━━ Data to use ━━

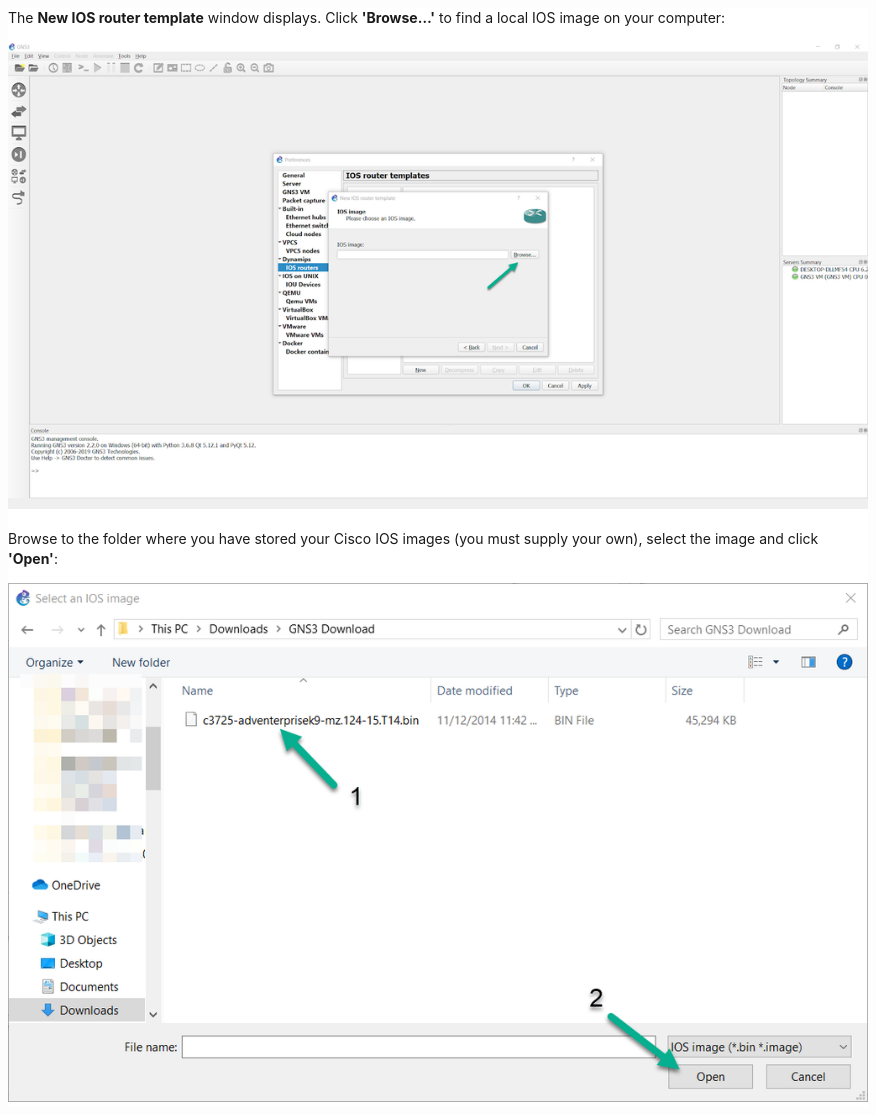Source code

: The **New IOS router template** window displays. Click **'Browse…'** to find a local IOS image on your computer:

![screenshot](../../img/getting-started/wizard-gns3-vm/23.jpg)

 Browse to the folder where you have stored your Cisco IOS images (you must supply your own), select the image and click **'Open'**:

![screenshot](../../img/getting-started/wizard-gns3-vm/24.jpg)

━━━

What is being asked:
Write the records out again verbatim and omit the pictures they contain.

Problem solution:
Source code

: The **New IOS router template** window displays. Click **'Browse…'** to find a local IOS image on your computer:

![screenshot](../../img/getting-started/wizard-gns3-vm/23.jpg)

 Browse to the folder where you have stored your Cisco IOS images (you must supply your own), select the image and click **'Open'**:

![screenshot](../../img/getting-started/wizard-gns3-vm/24.jpg)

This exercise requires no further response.